Hablando de conocimiento, tenemos la impresión de que Holden es un chico sabio. Sí, dice que no es tan inteligente, y que sigue faltando a todas sus clases, y algunos lo llaman “ignorante” y “problemático”, pero cuando lees de verdad El Guardián entre el Centeno, te das cuenta de que Holden tiene muchos pensamientos tipo-Yoda que realmente impresionan. Ejemplos:

• “Si [a las chicas] les gusta un chico, no importa que tan bastardo sea, dirán que tiene un complejo de inferioridad, y que si a ellas no les gusta, no importa qué tan buen tipo sea […] dirán que es un engreído.”
• “Muchas veces no sabes qué te interesa más hasta que comienzas a hablar.”
• “Odias decirle cosas nuevas a personas de cien años” No les gusta oírlo.”

Hay una real inteligencia emocional allí. Holden entiende a la gente: cómo piensan, cómo actúan y por qué hacen lo que hacen. De hecho, cierta crítica dice que una de las fallas de Salinger en esta novela era haber hecho a Holden demasiado maduro emocionalmente. Quién lo hubiera pensado.

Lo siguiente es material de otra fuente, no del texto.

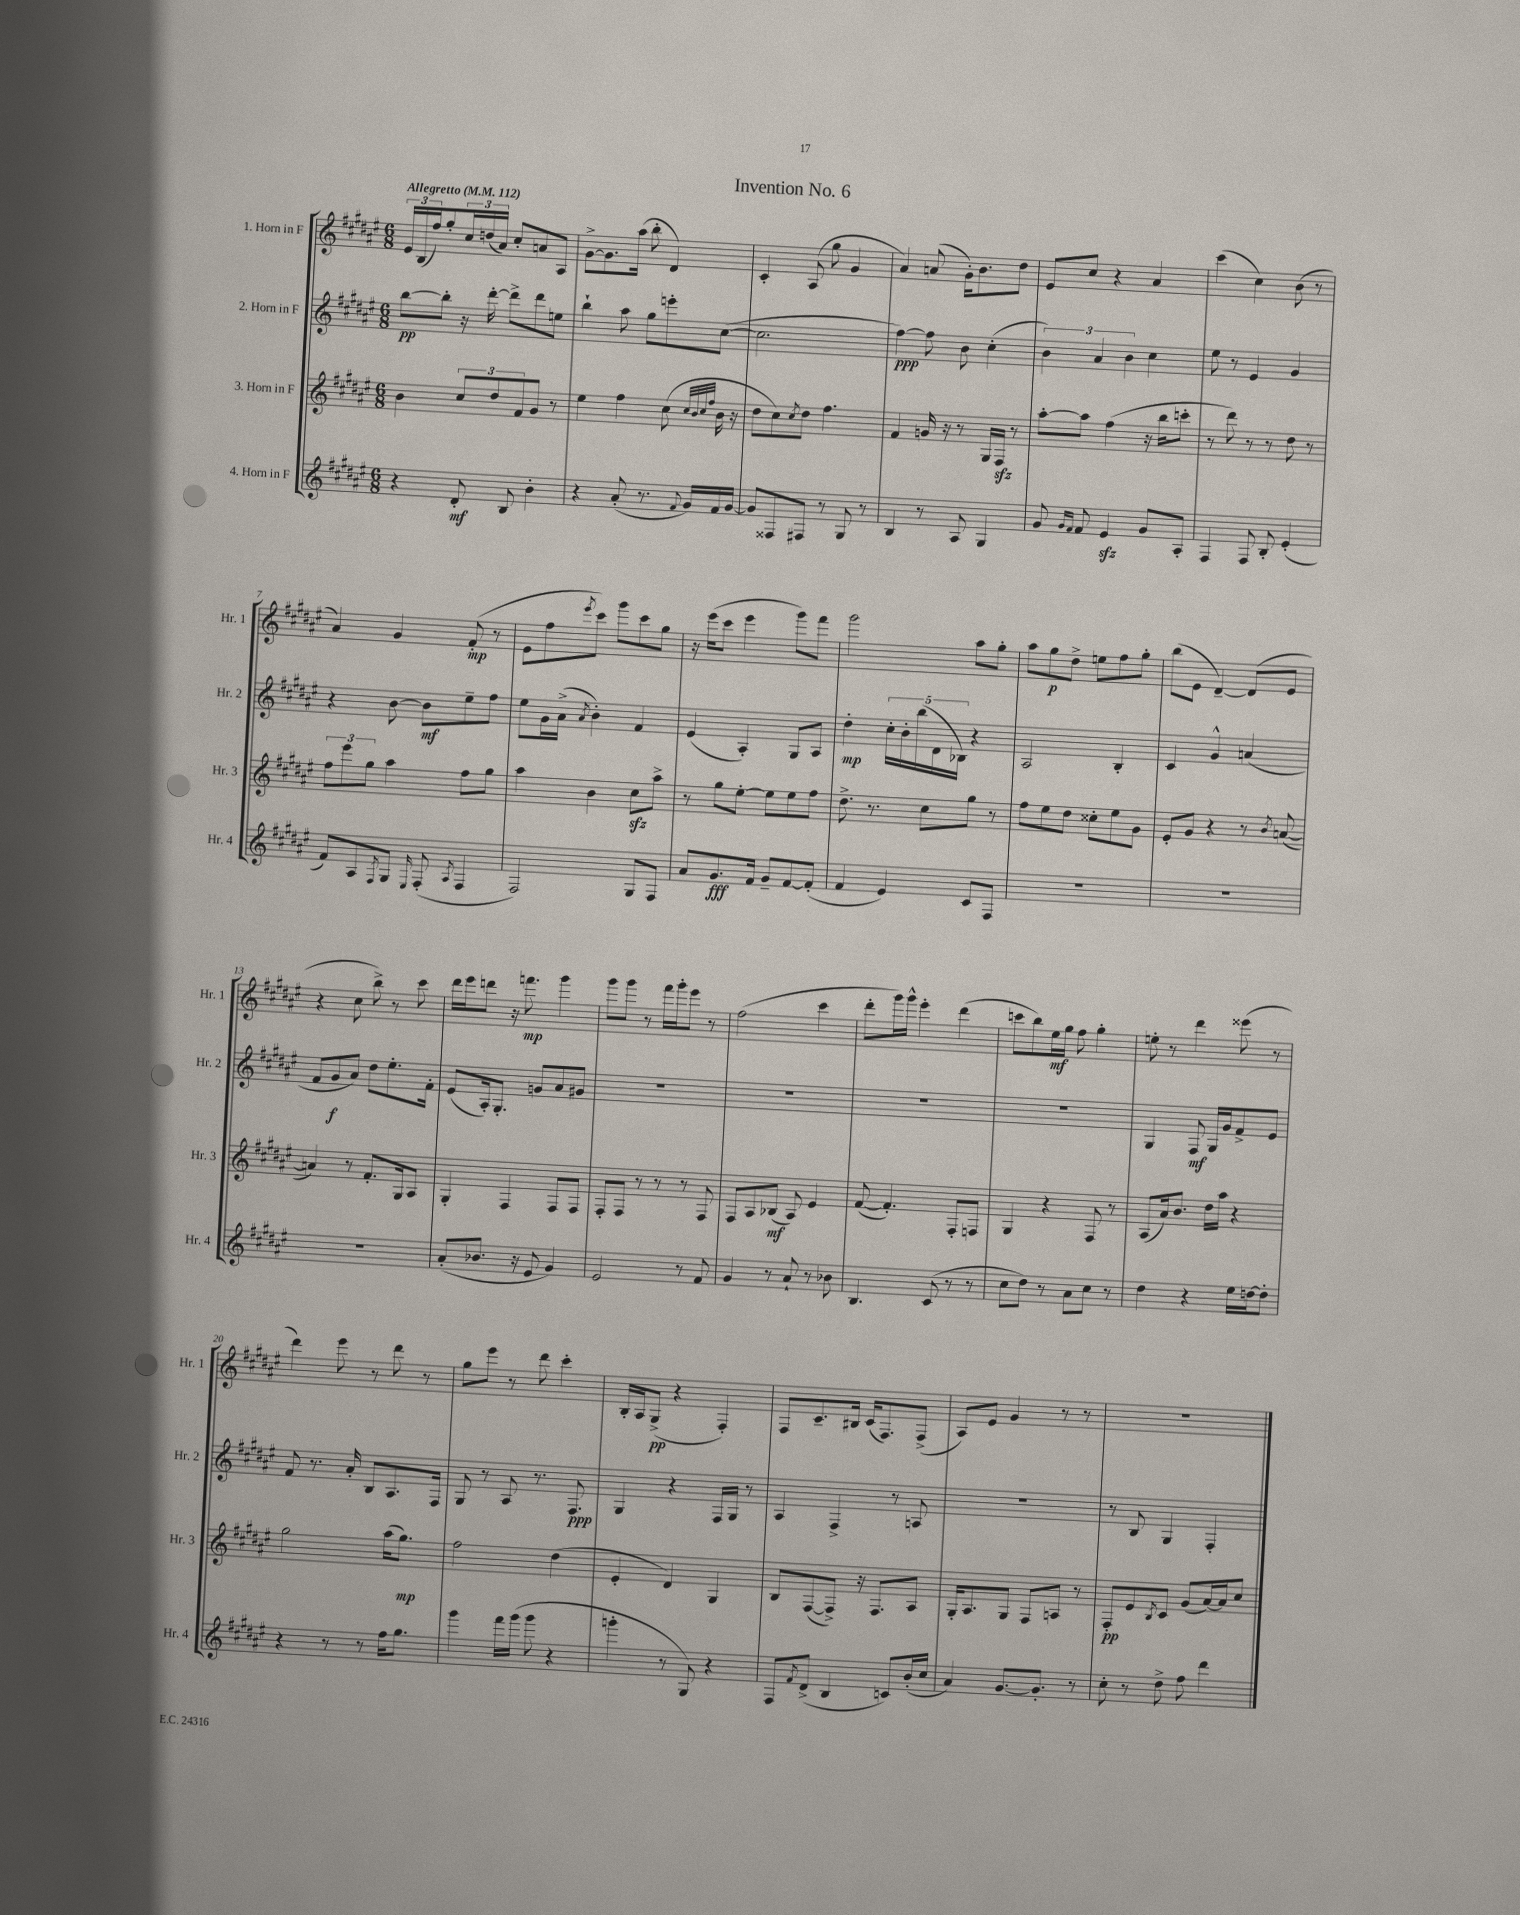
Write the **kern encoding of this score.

**kern	**kern	**kern	**kern
*staff4	*staff3	*staff2	*staff1
*clefG2	*clefG2	*clefG2	*clefG2
*k[f#c#g#d#a#e#]	*k[f#c#g#d#a#e#]	*k[f#c#g#d#a#e#]	*k[f#c#g#d#a#e#]
*M6/8	*M6/8	*M6/8	*M6/8
*MM112	*MM112	*MM112	*MM112
4r	4b	[8bb	24e#
.	.	.	(24B
.	.	.	24ff#)
.	.	8bb']	8gg#'
8d#'	12cc#	16r	24cc#
.	.	.	(24dd
.	.	[16ddd#'	.
.	12dd#	.	24a#)
8B	.	8ddd#^]	8cc#'
.	12f#	.	.
4b'	8g#	8ddd#	8a
.	8r	8ee	8A#
=	=	=	=
4r	4ee#	4bb`	[8g#^
.	.	.	8.g#]
(8a#'	4ff#	8aa#	.
.	.	.	(16aa#
8.r	.	8gg#	8bb'
.	(8cc#	8eee'	4d#)
8qqf#	.	.	.
16g#)	.	.	.
.	32qqcc#	.	.
.	32qqb	.	.
.	32qqcc#	.	.
.	32qqff#	.	.
16f#	16b	([8cc#	.
[16g#	16r	.	.
=	=	=	=
8g#]	8dd#	2.cc#]	4c#'
8F##	8cc#)	.	.
.	8qcc#	.	.
8F#	8dd#	.	(8A#
8r	4.ff#	.	8gg#
8G#	.	.	4g#
8r	.	.	.
=	=	=	=
4B	4f#	[4ff#)	4a#)
8r	16g	8ff#]	(8a
.	16r	.	.
8A#	8r	8b	16g#')
.	.	.	8.b
4G#	16G#	(4cc#'	.
.	16F#	.	.
.	8r	.	8dd#
=	=	=	=
8g#	[8aa#'	6b)	8e#
16qqg#	.	.	.
16qqf#	.	.	.
8f#	8aa#]	.	8cc#
.	.	6a#	.
4e#	(4ff#	.	4r
.	.	6b	.
8g#	16r	4cc#	4a#
.	16bb	.	.
8A#'	8ccc'	.	.
=	=	=	=
4F#	8r	8ee#	(4ccc#
.	8ddd#)	8r	.
8F#	8r	4e#	4cc#)
8B'	8r	.	.
(4e#'	8dd#	4g#	(8b
.	8r	.	8r
=	=	=	=
8f#)	12ff#	4r	4a#)
.	12eee#	.	.
8A#	.	.	.
.	12gg#	.	.
8qF#	.	.	.
8G#	4aa#	[8b	4g#
16qqE#	.	.	.
(8F#'	.	8b]	.
8qA#	.	.	.
4F#	8ff#	8ee#~	(8f#'
.	8gg#	8ff#	8r
=	=	=	=
2F#)	4aa#	8ee#	8e#
.	.	16g#	8ff#
.	.	(16a#^	.
.	.	8qa#	8qeee#
.	4b	4b')	8ccc#)
.	.	.	8ggg#
8G#	8cc#	4f#	8ccc#
8F#	8aa#^	.	8gg#
=	=	=	=
8a#	8r	(4e#	16r
.	.	.	(16eee#
8.g#	8gg#	.	8ccc#
.	[8ee#'	4A#')	4eee#
16f#	.	.	.
8g#~	8ee#]	.	.
[8f#	8ee#	8G#	8ggg#)
(8f#']	8ff#	8A#	8fff#
=	=	=	=
4f#	8.dd#^	4dd#'	2ggg#
.	8.r	.	.
4e#)	.	20cc#'	.
.	.	20b'	.
.	.	(20bb	.
.	8cc#	.	.
.	.	20d#	.
.	.	20B-)	.
8c#	8gg#	4r	8aa#
8F#	8r	.	8gg#'
=	=	=	=
2.r	8ff#	2A#	8aa#
.	8ee#	.	8gg#
.	8dd#	.	8dd#^
.	8cc##'	.	8ee
.	8ee#	4B'	8ff#
.	8g#	.	8gg#'
=	=	=	=
2.r	8e#'	4c#	(8bb
.	8g#	.	8e#
.	4r	4g#^^	[4d#~)
.	8r	(4a	(8d#]
.	8qb	.	.
.	([8a	.	8e#
=	=	=	=
2.r	4a])	8f#	4r
.	.	8g#	.
.	8r	8a#)	8cc#
.	8.f#'	8dd#	8bb^)
.	.	8.ee#'	8r
.	16G#	.	.
.	8A#	.	8ccc#
.	.	16f#'	.
=	=	=	=
(8a#'	4G#'	(8e#	16ddd#
.	.	.	16eee#
8.b-	.	16A#')	8ddd
.	.	8.G#'	.
.	4F#	.	16r
16r	.	.	8.fff
8e#	.	8g	.
4g#)	8F#	8a#	4ggg#
.	8F#	8g#	.
=	=	=	=
2e#	8F#'	2.r	8ggg#
.	8F#	.	8ggg#
.	8r	.	8r
.	8r	.	16fff#
.	.	.	16ggg#'
8r	8r	.	8eee#
8f#	8F#	.	8r
=	=	=	=
4g#	8F#	2.r	(2ff#
.	8A#	.	.
8r	(8B-	.	.
8a#`	8A#)	.	.
8r	4e#	.	4ccc#
8b-	.	.	.
=	=	=	=
4.B	([8f#	2.r	8ddd#'
.	4.f#'])	.	16ggg#)
.	.	.	16ggg#^^
.	.	.	4eee#'
(8c#	.	.	.
8r	8F#'	.	(4ddd#
8r	8F	.	.
=	=	=	=
8cc#	4G#	2.r	8ccc
8dd#)	.	.	8bb)
8r	4r	.	16ee#
.	.	.	16gg#
8a#	.	.	8ff#
8cc#	8F#	.	4gg#'
8r	8r	.	.
=	=	=	=
4dd#	(8A#	4G#	8ee'
.	16a#)	.	8r
.	8.b	.	.
4r	.	8F#	4ddd#
.	16dd#	16G#	.
.	16aa#	16g#	.
16ee#	4r	8f#^	(8eee##
[16dd	.	.	.
8dd']	.	8e#	8r
=	=	=	=
4r	2gg#	8f#	4ddd#)
.	.	8.r	.
8r	.	.	8eee#
.	.	16a#'	.
8r	.	8B	8r
16ff#	(16aa#	8.A#	8ddd#
8.gg#	8.gg#)	.	.
.	.	.	8r
.	.	16F#	.
=	=	=	=
4ggg#	2ff#	8G#	8gg#
.	.	8r	8eee#
16fff#	.	8A#	8r
(16ggg#	.	.	.
8ggg#	.	8.r	8ddd#
4r	(4dd#	.	4ccc#'
.	.	8.F#	.
=	=	=	=
4ggg'	4e#'	4G#	16B'
.	.	.	16A#
.	.	.	(8G#^
8r	4d#)	4r	4r
8G#)	.	.	.
4r	4G#	16F#	4F#')
.	.	16G#	.
.	.	8r	.
=	=	=	=
8F#	8B	4A#	8F#
8qf#	.	.	.
(8d#^	([8F#	.	8.c#~
4B	8F#^])	4F#^	.
.	.	.	16B#
.	16r	.	(16c#
.	8.F#	.	8.F#)
8c)	.	8r	.
(16b'	8A#	8A	(8F#^
16cc#	.	.	.
=	=	=	=
4a#)	16G#'	2.r	8A#)
.	8.A#	.	.
.	.	.	8e#
[8.g#	8G#	.	4g#
.	8F#	.	.
8.g#']	.	.	.
.	8A	.	8r
8r	8r	.	8r
=	=	=	=
8cc#'	8F#'	8r	2.r
8r	8e#	8B	.
.	8qB	.	.
8dd#^	8c#	4G#	.
8ff#	(8g#	.	.
4ddd#	[16a#)	4F#'	.
.	16a#]	.	.
.	8cc#	.	.
==	==	==	==
*-	*-	*-	*-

Holden: El Guardián entre el Centeno

Por último, y definitivamente no por eso menos importante, hablemos de la gran ambición de Holden… ser el guardián del centeno. Ya hemos hablado de la ironía aquí en “¿Qué hay con el título?” ya sabemos cómo es: Las ambiciones de Holden = imposible. Hay demasiadas pintadas de “jódete” en el mundo.

Pero ¿Por qué tiene esta fantasía en primer lugar? ¿Por qué Holden está tan obsesionado con la inocencia? Para responder esta pregunta, has de tener en cuenta TO-DO lo que hemos hablado en el “Análisis del personaje” de Holden. Por eso la ponemos de último ¿Tendrá que ver con cómo se siente por sus (malas) experiencias pasadas con la sexualidad? Quizás. ¿Tendrá también que ver con el hecho de que Allie murió cuando tenía diez años? Es muy probable. ¿Estará relacionado con cómo se siente Holden con respecto a los adultos farsantes, su elaborada locura, su inteligencia emocional y sus construcciones sociales esquivas? Pensamos que sí, seguramente, y ciertamente es así. Pero hasta aquí llegamos. Todo tuyo. Llévatelo.